Besagtes Komitee, in dem mittlerweile fast alle Parteien und Gewerkschaften Mitglied sind, hat sich eigentlich einem sofortigen und endgültigen Stopp aller in der Großregion gelegenen AKW verschrieben. Ein Ziel, das wohl kaum mit der faktischen Förderung der Atomenergie durch die Regierung in Einklang zu bringen ist. Eigentlich müsste sich das Aktionskomitee von der Regierungsposition in dieser Frage distanzieren und die verantwortlich zeichnenden Parteien LSAP und CSV rausschmeißen. Tatsächlich aber führt dieses Komitee ein Schattendasein und ist seit der großen Anti-Atom-Demo im April 2011 kaum in Erscheinung getreten. Eine Präsidentin oder einen Pressesprecher, die man hierzu befragen könnte, gibt es auch nicht.
Aus gut informierten Kreisen heißt es, bei dem anstehenden, schon vor Monaten geplanten Gespräch des Komitees mit der Regierung werde die umstrittene Leitung eines der Themen sein. Einen Ausschluss von Komiteemitgliedern scheint man allerdings nicht ins Auge gefasst zu haben. Doch Stillschweigen in dieser symbolischen Frage würde jenen Recht geben, die von Anfang an in dem Komitee nur eine Alibiveranstaltung sahen, mit der Volkszorn auf das böse Nachbarland gelenkt und der nationale politische Mikrokosmos grüngewaschen werden sollte. In letzter Konsequenz erscheint eine Auflösung oder ein Austritt der wirklichen Atomgegner gegenüber dem drohenden Verlust der Glaubwürdigketi als das kleinere Übel.
Doch auch virulente Akteure der Anti-Atom-Bewegung haben ein Problem: Das Argument von Etienne Schneider, der Staat könne nicht verhindern, dass Arcelor Atomstrom kauft, ist nämlich leider zutreffend. Diese Möglichkeit ist der EU-Liberalisierung der Energiemärkte zu verdanken, die seinerzeit von großen Teilen der ökologischen Bewegung begrüßt worden war. Man hoffte, durch sie das Monopol der fossilen staatlichen oder staatsnahen Konzerne aufzubrechen und mittels Verbraucher-Macht den Energiemix rasch zu verändern. Trotz des Achtungserfolgs von Initiativen wie Eida ist diese Strategie gescheitert.
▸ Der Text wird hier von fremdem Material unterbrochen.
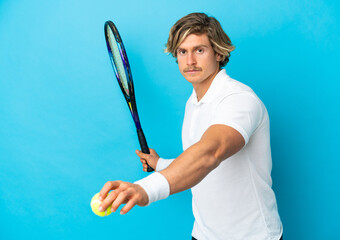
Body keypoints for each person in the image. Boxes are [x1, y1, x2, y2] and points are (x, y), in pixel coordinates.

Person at [98, 12, 283, 240]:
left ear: (218, 52)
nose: (190, 61)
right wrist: (161, 164)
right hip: (204, 235)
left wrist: (146, 188)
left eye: (199, 50)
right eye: (182, 51)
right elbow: (200, 164)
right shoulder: (193, 103)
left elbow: (210, 153)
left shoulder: (239, 99)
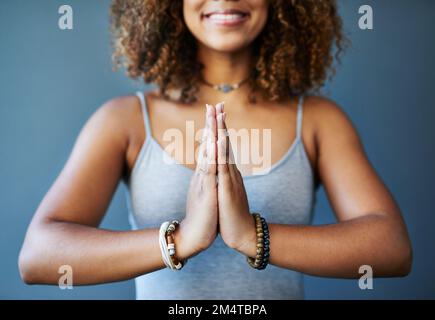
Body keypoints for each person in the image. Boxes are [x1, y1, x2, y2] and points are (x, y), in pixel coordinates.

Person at [19, 0, 412, 299]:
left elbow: (391, 249)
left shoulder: (317, 119)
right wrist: (183, 239)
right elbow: (38, 257)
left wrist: (252, 236)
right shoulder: (124, 120)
Man mag die Entscheidung von Arcelor-Mittal für Atomstrom missbilligen, dass sie marktkonform ist, ist nicht zu bestreiten.
Welche Schlüsse werden daraus gezogen? Vor anderthalb Wochen plädierte im soziokulturellen Radio der Europaabgeordnete Claude Turmes für mehr Markttransparenz und eine Verbesserung der Reglementierung, und Martina Holbach von Greenpeace forderte, Enovos solle das Stromsparen fördern, also eigentlich den Ast absägen, auf dem der Energielieferant selbst sitzt. Akteure wie die Grünen und Greenpeace sind sichtlich nicht bereit, der Marktideologie abzuschwören und Überlegungen anzustellen, wie man die Kontrolle über die Energiewirtschaft in die öffentlichen Hände zurückführen könnte. Ein Blick nach Japan könnte erhellend wirken: Dort diskutiert man seit Fukushima nämlich nicht nur über einen Atomausstieg, sondern auch über eine staatliche Kontrolle der Energiewirtschaft.